Von Wolf Südbeck-Baur

Ob der Streit um die Mohammed-Karrikaturen oder der Fall um die russische Girlband Pussy Riot oder der des ägyptischen Satiriker und Fernsehmoderators Bassem Jussi, jedesmal und neuerdings immer öfter steht das Grundrecht der Freiheit der Kunst einer „zunehmenden religiösen Erregbarkeit gegenüber“, wie Moderator Adrian Portmann vom Forum für Zeitfragen es formulierte. Darf die Kunst also aufgrund der Meinungsfreiheit religiös empfindende Menschen verletzen? Urs Meier, früherer Direktor der Reformierten Medien, antwortete differenziert. Zwar gebe es „abstrakt formuliert keine Grenzen der Freiheit der Kunst“. Doch realiter stosse sie an Grenzen von Machtansprüchen, Tabus und gesellschaftlichen Konventionen, die die Kunst entsprechend ihrem Selbstverständnis überschreiten könne und dürfe. Meier verwies auf die Idee des künstlerischen Genies, das für sich in Anspruch nehmen könne, von aussen einen Blick auf die regulierte Welt zu werfen.
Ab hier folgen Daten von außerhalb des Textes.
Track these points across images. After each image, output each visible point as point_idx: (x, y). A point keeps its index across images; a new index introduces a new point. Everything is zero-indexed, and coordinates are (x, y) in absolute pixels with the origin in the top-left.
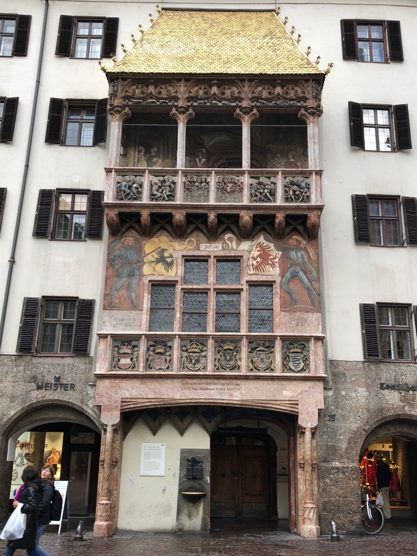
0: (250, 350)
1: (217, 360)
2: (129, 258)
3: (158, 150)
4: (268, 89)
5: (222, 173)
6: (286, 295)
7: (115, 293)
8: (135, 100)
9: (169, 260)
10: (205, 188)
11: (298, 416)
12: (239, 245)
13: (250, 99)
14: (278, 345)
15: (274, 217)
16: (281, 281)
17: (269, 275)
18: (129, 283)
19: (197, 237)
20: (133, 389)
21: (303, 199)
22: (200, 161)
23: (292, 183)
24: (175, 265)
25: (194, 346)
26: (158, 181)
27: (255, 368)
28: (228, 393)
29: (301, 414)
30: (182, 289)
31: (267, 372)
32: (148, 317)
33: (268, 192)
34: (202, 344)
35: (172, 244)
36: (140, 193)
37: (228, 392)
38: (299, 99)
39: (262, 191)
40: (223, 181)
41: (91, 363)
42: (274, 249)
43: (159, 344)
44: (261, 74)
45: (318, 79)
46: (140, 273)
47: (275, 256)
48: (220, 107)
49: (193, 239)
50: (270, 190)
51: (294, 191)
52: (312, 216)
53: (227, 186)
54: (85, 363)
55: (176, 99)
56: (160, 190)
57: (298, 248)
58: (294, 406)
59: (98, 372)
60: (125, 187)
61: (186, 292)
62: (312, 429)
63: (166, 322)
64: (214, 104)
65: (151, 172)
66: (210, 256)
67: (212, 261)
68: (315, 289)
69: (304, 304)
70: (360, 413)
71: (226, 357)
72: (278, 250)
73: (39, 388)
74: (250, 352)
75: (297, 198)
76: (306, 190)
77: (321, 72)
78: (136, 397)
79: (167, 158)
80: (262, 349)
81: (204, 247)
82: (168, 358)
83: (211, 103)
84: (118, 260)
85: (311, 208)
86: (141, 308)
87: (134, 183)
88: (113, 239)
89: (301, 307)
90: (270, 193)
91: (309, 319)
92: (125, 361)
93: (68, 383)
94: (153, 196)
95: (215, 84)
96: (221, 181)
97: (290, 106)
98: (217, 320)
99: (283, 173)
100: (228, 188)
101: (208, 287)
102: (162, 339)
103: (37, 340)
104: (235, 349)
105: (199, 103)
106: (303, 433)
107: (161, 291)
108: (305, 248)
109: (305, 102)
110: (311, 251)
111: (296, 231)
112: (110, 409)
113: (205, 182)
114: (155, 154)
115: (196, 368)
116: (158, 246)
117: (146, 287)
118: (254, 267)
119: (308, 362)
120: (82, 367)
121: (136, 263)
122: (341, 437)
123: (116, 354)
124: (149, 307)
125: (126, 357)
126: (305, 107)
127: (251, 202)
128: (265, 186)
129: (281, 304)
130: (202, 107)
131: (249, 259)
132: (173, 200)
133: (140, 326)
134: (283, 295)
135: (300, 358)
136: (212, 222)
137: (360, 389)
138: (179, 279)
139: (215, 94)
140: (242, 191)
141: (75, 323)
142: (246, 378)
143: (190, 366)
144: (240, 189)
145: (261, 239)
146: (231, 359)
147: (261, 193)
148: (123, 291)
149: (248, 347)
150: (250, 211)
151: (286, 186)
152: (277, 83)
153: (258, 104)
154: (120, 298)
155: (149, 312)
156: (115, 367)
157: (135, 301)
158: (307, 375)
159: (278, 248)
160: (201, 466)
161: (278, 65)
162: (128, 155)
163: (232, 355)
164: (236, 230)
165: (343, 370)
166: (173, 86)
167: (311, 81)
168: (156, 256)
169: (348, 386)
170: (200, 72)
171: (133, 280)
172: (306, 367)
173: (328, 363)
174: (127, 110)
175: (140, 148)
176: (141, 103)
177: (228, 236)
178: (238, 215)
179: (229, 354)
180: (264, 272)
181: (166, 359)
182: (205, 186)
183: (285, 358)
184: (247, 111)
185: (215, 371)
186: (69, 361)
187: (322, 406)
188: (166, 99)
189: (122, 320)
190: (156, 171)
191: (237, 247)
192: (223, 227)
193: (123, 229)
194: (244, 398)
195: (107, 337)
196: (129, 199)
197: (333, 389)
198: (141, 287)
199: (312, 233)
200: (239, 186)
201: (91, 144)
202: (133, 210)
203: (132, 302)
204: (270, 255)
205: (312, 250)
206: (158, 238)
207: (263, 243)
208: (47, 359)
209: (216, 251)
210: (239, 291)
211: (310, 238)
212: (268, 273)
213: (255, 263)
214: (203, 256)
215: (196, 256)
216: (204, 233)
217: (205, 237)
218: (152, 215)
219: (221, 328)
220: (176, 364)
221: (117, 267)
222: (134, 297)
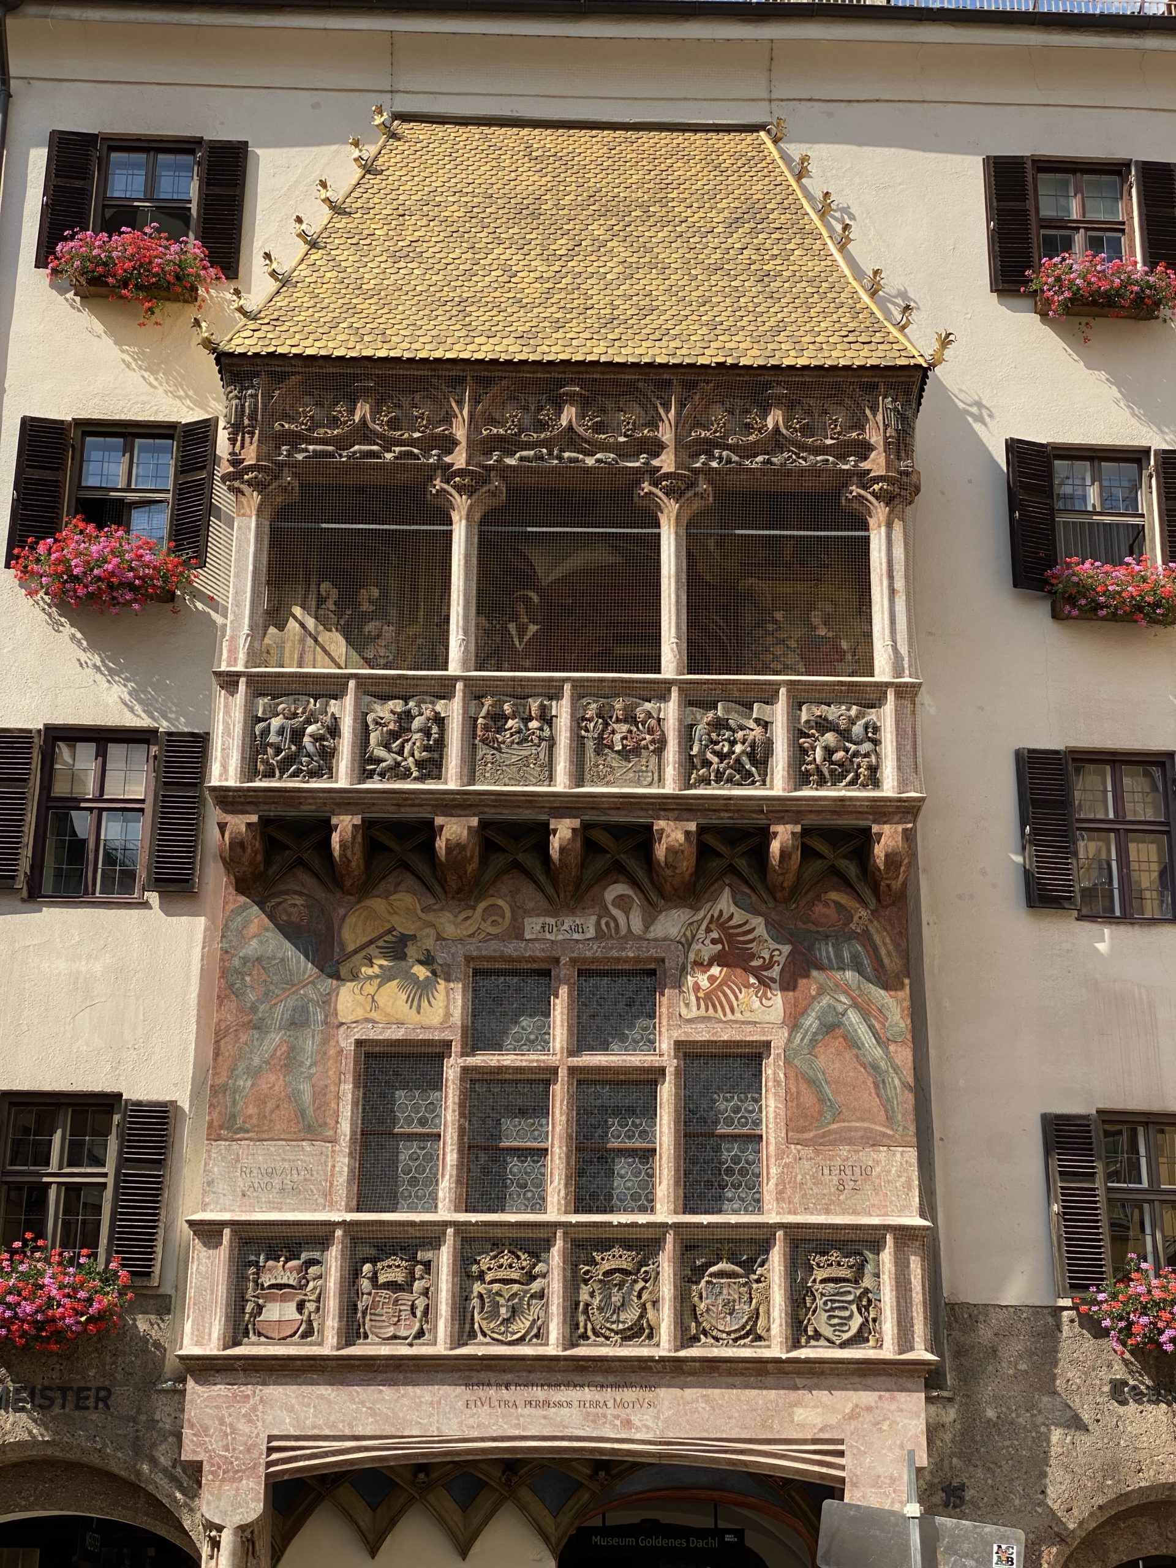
0: (685, 1273)
2: (293, 962)
4: (744, 412)
5: (597, 687)
6: (803, 1087)
7: (244, 1083)
8: (311, 448)
9: (422, 971)
10: (539, 737)
11: (842, 1491)
12: (652, 922)
14: (778, 1252)
15: (765, 834)
16: (790, 1040)
17: (749, 1023)
18: (292, 1048)
19: (513, 894)
20: (308, 1406)
22: (522, 630)
24: (441, 987)
28: (617, 1417)
29: (854, 1485)
30: (465, 1070)
31: (744, 1346)
32: (355, 1164)
33: (743, 752)
34: (532, 1254)
35: (430, 917)
36: (328, 755)
37: (616, 1412)
38: (843, 451)
39: (726, 750)
41: (165, 1317)
42: (766, 936)
43: (392, 1253)
44: (721, 365)
45: (906, 384)
46: (326, 1016)
47: (767, 957)
48: (588, 470)
49: (501, 903)
50: (753, 745)
52: (887, 832)
53: (613, 732)
55: (447, 443)
56: (395, 745)
57: (842, 934)
58: (829, 1459)
59: (190, 1348)
60: (281, 733)
63: (414, 1182)
64: (571, 460)
65: (363, 685)
66: (556, 960)
67: (562, 973)
68: (896, 1068)
69: (863, 1120)
72: (776, 940)
74: (690, 1281)
77: (912, 362)
78: (316, 1432)
79: (414, 620)
81: (538, 928)
82: (421, 1303)
83: (560, 458)
84: (255, 972)
85: (880, 808)
86: (330, 1133)
87: (309, 721)
88: (240, 902)
89: (850, 1129)
91: (878, 1170)
93: (89, 1385)
95: (572, 395)
97: (815, 471)
98: (579, 1173)
99: (793, 689)
100: (618, 737)
101: (550, 1062)
102: (403, 1240)
104: (639, 1270)
105: (521, 459)
107: (400, 1075)
108: (866, 931)
109: (863, 459)
110: (885, 944)
111: (834, 876)
112: (233, 1474)
114: (372, 608)
115: (514, 1333)
116: (388, 926)
117: (348, 1065)
118: (701, 994)
121: (312, 982)
124: (358, 1130)
125: (284, 1299)
126: (860, 475)
128: (735, 732)
129: (788, 1120)
130: (529, 471)
131: (684, 968)
133: (327, 1194)
134: (794, 1089)
136: (562, 851)
137: (1045, 1399)
138: (455, 1038)
139: (571, 428)
141: (110, 1181)
142: (673, 1368)
144: (653, 742)
145: (725, 904)
148: (272, 1078)
149: (681, 1264)
150: (685, 816)
152: (770, 397)
153: (713, 463)
154: (261, 1101)
155: (356, 1147)
156: (245, 1331)
157: (310, 1112)
158: (870, 1354)
159: (778, 932)
164: (640, 874)
165: (990, 1335)
167: (882, 388)
168: (380, 958)
169: (1004, 1388)
170: (523, 357)
171: (304, 1041)
173: (943, 1313)
174: (286, 478)
176: (331, 455)
177: (617, 889)
178: (647, 828)
179: (620, 1286)
180: (733, 1011)
181: (412, 1305)
182: (541, 729)
183: (801, 1298)
184: (675, 486)
185: (572, 1346)
187: (921, 1459)
188: (413, 443)
189: (270, 1175)
190: (380, 681)
191: (647, 927)
192: (601, 862)
193: (274, 871)
194: (671, 1434)
195: (221, 1231)
196: (295, 775)
197: (958, 1399)
198: (330, 1064)
199: (888, 886)
202: (307, 810)
203: (302, 1113)
204: (753, 956)
205: (888, 940)
206: (387, 898)
207: (731, 917)
209: (577, 941)
210: (652, 1077)
211: (879, 900)
212: (747, 1014)
213: (704, 983)
214: (533, 959)
215: (511, 960)
216: (536, 882)
217: (539, 896)
218: (368, 826)
219: (594, 1196)
220: (447, 1322)
221: (252, 996)
222: (307, 1097)
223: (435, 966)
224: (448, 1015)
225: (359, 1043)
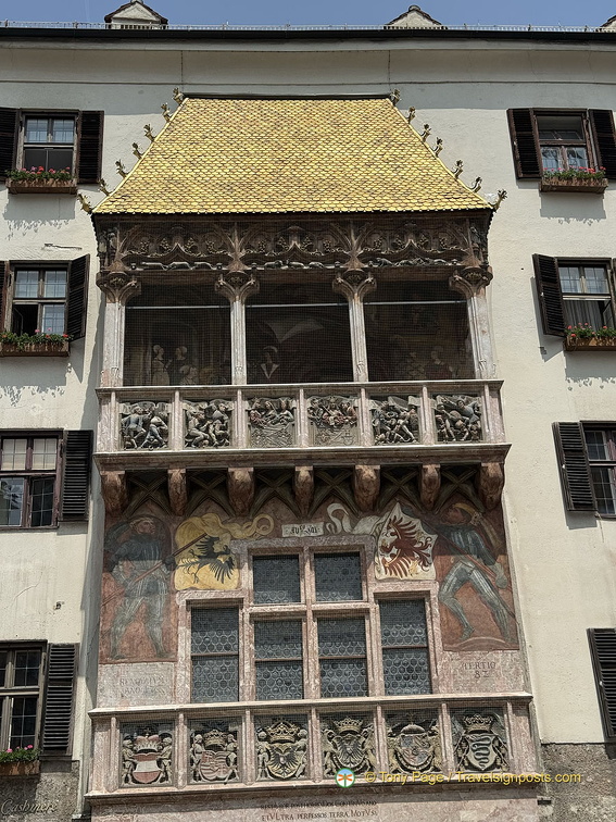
0: (390, 731)
1: (328, 754)
2: (147, 557)
3: (190, 351)
4: (392, 238)
5: (319, 390)
7: (121, 629)
8: (148, 264)
9: (223, 559)
10: (287, 420)
12: (356, 525)
13: (360, 257)
14: (444, 716)
15: (419, 469)
16: (441, 590)
17: (416, 581)
18: (149, 607)
19: (275, 512)
21: (470, 434)
22: (269, 368)
24: (235, 567)
25: (282, 728)
27: (402, 766)
30: (251, 615)
32: (188, 674)
33: (404, 424)
34: (297, 724)
35: (227, 527)
36: (164, 434)
37: (353, 818)
38: (449, 255)
39: (393, 423)
40: (321, 407)
41: (75, 774)
42: (422, 530)
43: (213, 726)
44: (377, 212)
45: (480, 219)
46: (168, 587)
47: (424, 542)
48: (306, 272)
49: (268, 517)
50: (409, 420)
51: (453, 422)
52: (489, 466)
54: (64, 776)
55: (227, 261)
56: (203, 428)
57: (466, 528)
59: (93, 792)
60: (137, 422)
61: (260, 621)
63: (223, 684)
64: (296, 266)
65: (183, 397)
66: (301, 549)
67: (305, 556)
68: (504, 605)
69: (487, 635)
71: (345, 747)
72: (428, 532)
74: (392, 736)
76: (475, 417)
77: (484, 206)
80: (415, 727)
81: (290, 530)
82: (232, 757)
83: (289, 265)
84: (125, 564)
85: (485, 452)
86: (173, 656)
87: (153, 416)
89: (480, 641)
90: (409, 426)
91: (498, 664)
92: (147, 767)
94: (190, 439)
95: (294, 231)
96: (316, 406)
97: (434, 268)
98: (322, 674)
99: (431, 388)
100: (331, 418)
101: (302, 607)
104: (361, 731)
105: (268, 266)
107: (210, 620)
108: (480, 525)
109: (460, 260)
110: (490, 532)
111: (459, 495)
113: (287, 409)
115: (288, 773)
116: (202, 533)
117: (182, 616)
118: (387, 565)
119: (503, 751)
120: (58, 782)
121: (159, 568)
124: (189, 654)
125: (149, 759)
126: (460, 269)
127: (375, 444)
128: (399, 413)
129: (443, 637)
130: (272, 273)
131: (376, 550)
132: (227, 445)
133: (173, 693)
134: (445, 619)
135: (488, 742)
136: (303, 484)
137: (604, 798)
138: (244, 596)
139: (295, 249)
140: (356, 424)
141: (41, 693)
142: (387, 791)
143: (274, 769)
144: (352, 419)
145: (397, 512)
146: (355, 752)
147: (392, 427)
148: (137, 625)
149: (388, 726)
150: (373, 461)
151: (436, 412)
152: (406, 228)
153: (376, 266)
155: (189, 665)
156: (127, 780)
157: (161, 644)
159: (428, 527)
161: (407, 194)
163: (356, 745)
164: (347, 497)
165: (568, 761)
166: (216, 236)
167: (468, 222)
168: (199, 552)
169: (581, 793)
170: (266, 211)
171: (156, 602)
172: (502, 761)
173: (540, 750)
174: (133, 281)
175: (155, 347)
176: (159, 267)
177: (336, 506)
178: (351, 469)
179: (350, 741)
180: (406, 574)
181: (227, 758)
182: (287, 415)
183: (461, 744)
184: (355, 278)
185: (325, 778)
188: (205, 260)
189: (138, 683)
190: (192, 392)
191: (353, 527)
192: (324, 491)
195: (110, 719)
196: (145, 446)
197: (553, 801)
198: (172, 615)
199: (491, 498)
200: (350, 414)
202: (154, 466)
203: (156, 645)
204: (415, 542)
205: (493, 530)
206: (201, 517)
207: (401, 520)
209: (313, 537)
210: (362, 615)
211: (486, 507)
212: (415, 575)
213: (388, 559)
214: (288, 549)
215: (275, 550)
216: (287, 504)
217: (290, 512)
218: (188, 475)
219: (331, 688)
220: (249, 766)
221: (124, 578)
222: (158, 636)
223: (231, 555)
225: (188, 602)
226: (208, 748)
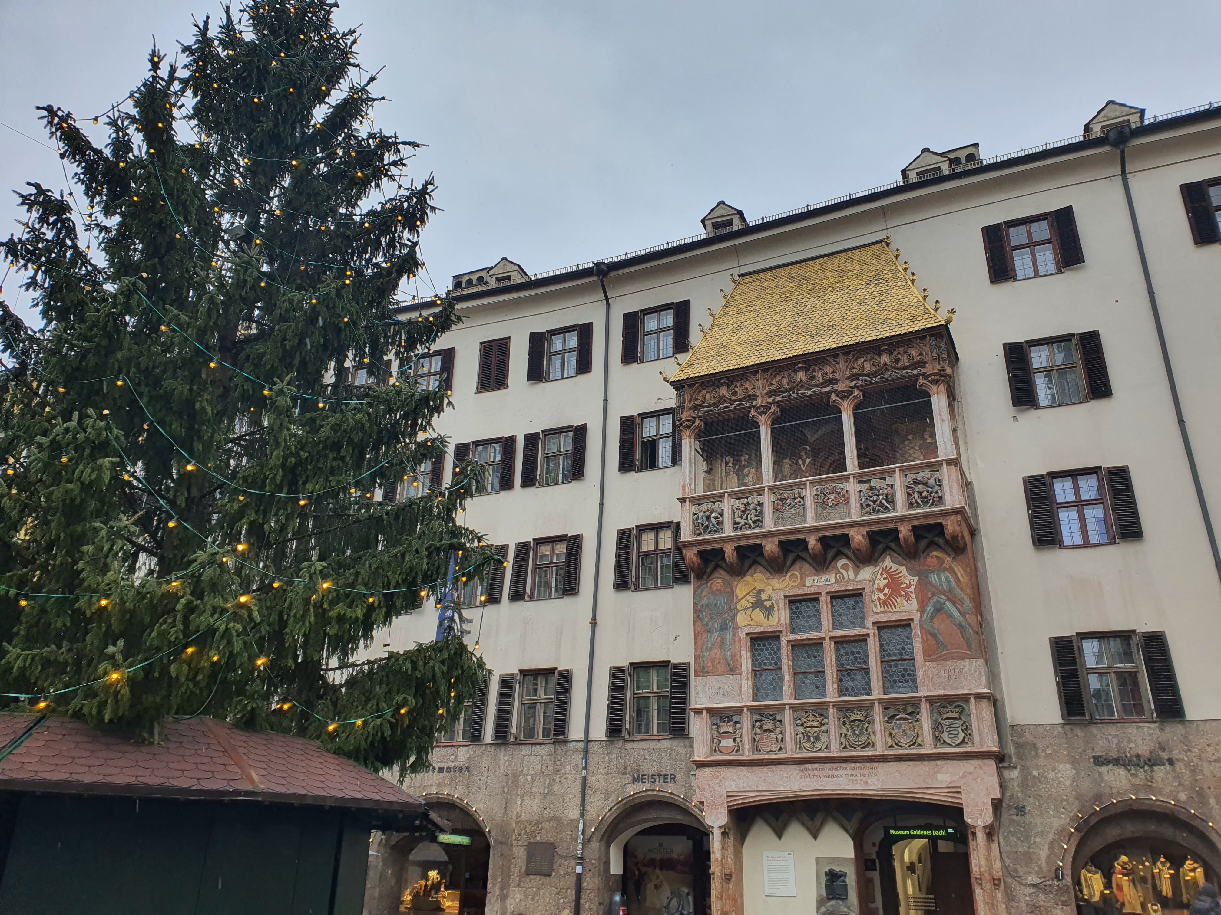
0: (886, 719)
1: (843, 735)
2: (719, 606)
3: (750, 457)
4: (872, 359)
5: (820, 481)
6: (929, 637)
7: (706, 654)
8: (705, 409)
9: (768, 604)
10: (799, 505)
11: (962, 809)
12: (858, 574)
13: (848, 378)
14: (924, 708)
15: (896, 531)
16: (921, 618)
17: (903, 612)
18: (723, 639)
19: (801, 568)
20: (740, 779)
21: (934, 501)
22: (804, 462)
23: (916, 482)
24: (776, 609)
25: (811, 718)
26: (740, 505)
27: (895, 743)
28: (862, 780)
29: (968, 806)
30: (788, 641)
31: (912, 749)
32: (750, 683)
33: (883, 499)
34: (821, 715)
35: (769, 582)
36: (720, 523)
37: (861, 778)
38: (915, 365)
39: (875, 499)
40: (822, 493)
41: (692, 746)
42: (907, 574)
43: (766, 716)
44: (858, 343)
45: (938, 333)
46: (733, 625)
47: (908, 583)
48: (809, 396)
49: (796, 573)
50: (886, 496)
51: (920, 493)
52: (949, 524)
53: (828, 498)
54: (685, 746)
55: (754, 397)
57: (940, 569)
58: (955, 795)
59: (697, 758)
60: (703, 518)
61: (796, 646)
62: (985, 827)
63: (774, 688)
64: (802, 394)
65: (731, 495)
66: (820, 593)
67: (823, 598)
68: (970, 625)
69: (957, 649)
70: (1065, 803)
71: (854, 731)
72: (911, 575)
73: (635, 780)
74: (888, 722)
75: (925, 501)
76: (937, 488)
77: (941, 323)
78: (744, 789)
80: (904, 716)
81: (812, 581)
82: (780, 736)
83: (797, 394)
84: (706, 610)
85: (945, 514)
87: (712, 512)
88: (699, 583)
90: (886, 500)
91: (966, 669)
92: (727, 743)
93: (667, 773)
94: (736, 525)
95: (800, 367)
96: (819, 493)
97: (903, 377)
98: (841, 680)
99: (902, 469)
100: (830, 500)
101: (822, 635)
102: (771, 712)
103: (628, 719)
104: (865, 719)
105: (783, 397)
106: (974, 834)
107: (764, 645)
108: (951, 567)
109: (923, 367)
111: (932, 544)
112: (715, 806)
113: (800, 497)
114: (746, 463)
115: (816, 748)
116: (754, 587)
117: (743, 643)
118: (881, 602)
119: (969, 731)
120: (682, 751)
121: (727, 612)
122: (1038, 840)
123: (715, 734)
124: (750, 669)
125: (728, 738)
126: (923, 374)
127: (863, 516)
128: (879, 491)
129: (924, 651)
130: (787, 400)
131: (873, 591)
132: (761, 526)
133: (740, 695)
135: (957, 726)
136: (813, 550)
137: (1061, 766)
138: (783, 629)
139: (801, 381)
140: (848, 502)
141: (669, 695)
142: (884, 759)
144: (845, 500)
146: (861, 733)
147: (874, 502)
149: (884, 715)
150: (861, 528)
151: (908, 487)
152: (880, 350)
153: (860, 383)
154: (713, 661)
155: (750, 676)
156: (715, 751)
157: (731, 663)
158: (969, 749)
159: (912, 572)
160: (844, 881)
161: (882, 324)
162: (714, 470)
163: (863, 728)
164: (850, 555)
165: (1032, 738)
166: (748, 382)
167: (928, 337)
168: (752, 600)
169: (1041, 761)
170: (780, 357)
171: (727, 635)
172: (968, 738)
173: (1008, 730)
174: (697, 422)
175: (727, 458)
176: (712, 410)
177: (842, 562)
178: (846, 535)
179: (858, 726)
180: (895, 608)
181: (776, 737)
182: (799, 502)
183: (937, 727)
184: (845, 395)
185: (841, 752)
186: (665, 744)
187: (998, 795)
188: (741, 400)
189: (719, 689)
190: (736, 493)
191: (856, 576)
192: (832, 553)
193: (709, 570)
194: (884, 787)
195: (702, 712)
196: (709, 533)
197: (1019, 767)
199: (957, 546)
200: (844, 496)
201: (670, 464)
202: (715, 546)
203: (728, 664)
204: (902, 583)
206: (752, 576)
207: (891, 568)
208: (641, 742)
209: (828, 585)
210: (863, 639)
211: (955, 553)
212: (902, 608)
213: (882, 597)
214: (811, 594)
215: (802, 595)
216: (809, 563)
217: (810, 568)
218: (737, 549)
219: (847, 690)
220: (790, 744)
221: (706, 620)
222: (729, 658)
223: (773, 602)
224: (779, 620)
226: (766, 730)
Alt Bundesrichter Hans Wiprächtiger erklärte mit Verweis auf das schweizerische Strafrecht, dass alle Freiheiten durch das Recht eingeschränkt seien: „durch das Gesetz, durch öffentliches Interesse und das Prinzip der Verhältnismässigkeit“. Darum stellt das Strafgesetzbuch gemäss Paragraph 261 die „Störung der Glaubensfreiheit“ unter Strafe. Dazu gehöre auch die Verhöhnung von religiösen Symbolfiguren wie etwa Mohammed. Wenn mit der umstrittenen Mohammed-Karrikatur der dänischen Tageszeitung Jyllands-Posten der Prophet der Muslime also grundsätzlich hätte verhöhnt und attackiert werden sollen, hätte ein Schuldspruch erfolgen müssen. Da in der westlichen Rechtsordnung aber nicht Gott oder eine göttliche Autorität vom Gesetz unter Schutz gestellt werden könne, sondern nur die religiöse Überzeugung eines jeden Bürgers, wäre eine strafrechtliche Verurteilung des Karikaturisten undenkbar gewesen. Laut Wiprächtiger habe es in der Schweiz in den letzten Jahren nur drei Verurteilungen aufgrund des Paragrphen 261 STGB gegeben. Das zeige, „Gotteslästerung, Blasphemie ist in der Schweiz kein Thema“.

Vor diesem Hintergrund führte die Basler Lehrerin und Buchautorin Jasmina El-Sambati an, dass in der arabischen Welt eine Gotteslästerung selbst unter Strafe gestellt sei. Aufgrund der unterschiedlichen Werte- und Rechtssysteme, so die Mitbegründerung des Forums für einen fortschrittlichen Islam, empfinde es ein Muslim als einen persönlichen Angriff auf seinen Glauben, wenn der Prophet Mohammed lächerlich gemacht werde. Wie soll man im Konfliktfall zwischen religiösen Empfindungen und der Freiheit der Kunst entscheiden, wenn ein religiös diffamierendes Machwerk wie jüngst der Film „Innocence of Islam“ an die Öffentlichkeit tritt? Theologe Urs Meier machte deutlich: „Wenn es ein Grundrecht auf Meinungsfreiheitsäusserung gibt, ist auch die schäbigste Meinung durch dieses Recht geschützt.“ Es sei dann allerdings Aufgabe der gesellschaftlichen Diskussion, ein verunglimpfendes künstlerisches Machwerk zu kritisieren und zurückzuweisen. Kurz: Verbieten nein, kritisieren ja!